Thankfully, one of the baldest ever attempts at the Great American Novel isn't the cinematic same. Not that Ken Kesey’s Sometimes a Great Notion falls short, but much of the appeal of Paul Newman's film version lies in its disinterest in anatomizing the whole American soul.

It's about a family in small town Oregon who continue to lumber despite the local union's strike against the ruling conglomerate. The patriarch is Henry Fonda, and though (arguably) the greatest American actor would go on to live another decade, there's a celebratory, last-lap quality about his performance here. There was a release of Fonda's long, built-up tension in 1968's Once Upon a Time in the West, in which he got to murder children, and there's further relief here as he's allowed to rampantly curse. His blue eyes still pierce, and, interestingly, so do everyone else's—there's not a brown-eyed actor in the film.

As early-rising Henry Stamper, Fonda is permanently ornery due to a casted, broken left arm and a past he never talks about. He's a fearsome old cuss, though not half as intimidating as the genuine article sketched in Jane and Peter Fonda's family memoirs. Newman plays his favorite son, and one day they're surprised by the appearance of his mop-topped half-brother Lee (Michael Sarrazin).

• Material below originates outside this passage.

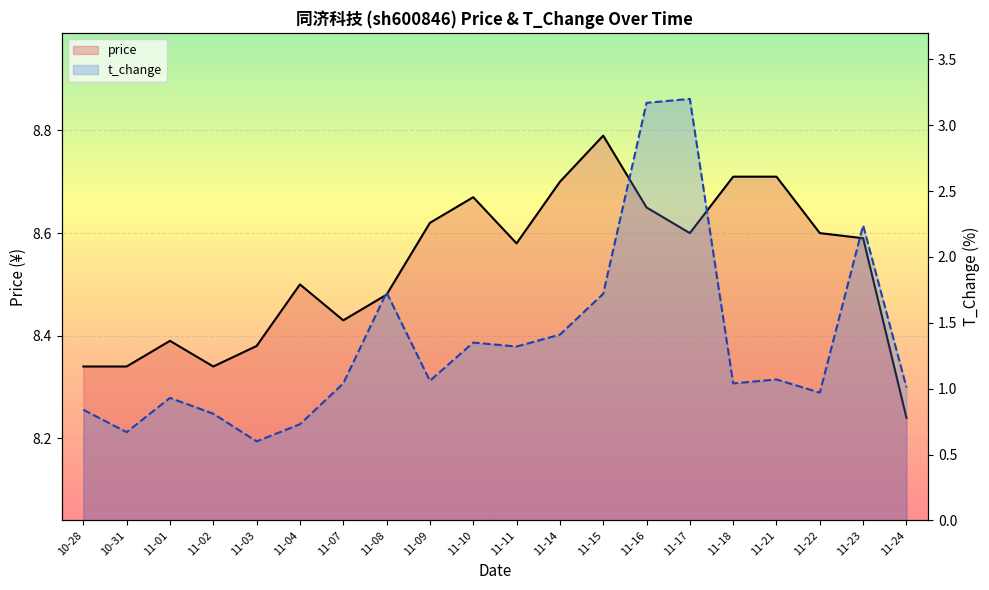

What is the maximum value shown in the chart?

8.8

The potential for zeitgeisty hippie commentary is high, with the young generation, in the form of the scruffy unionized loggers, pitted against Fonda's old-school codger. But Newman resists it—though Peter Fonda's father is in it, this is no response to Easy Rider. The Sarrazin character is cynical and difficult, but he readily adapts to the logging lifestyle. Newman allots generous screen time to the nuts and bolts of Northwest American logging. The time and effort it takes to chop down a tree are felt, and the same patience is what makes a late death scene so acutely touching when it could've been egregious. Avoiding grand lumbering statements, Newman's ode to the honest day's work has an unshowy lyricism that furnishes its own profundity.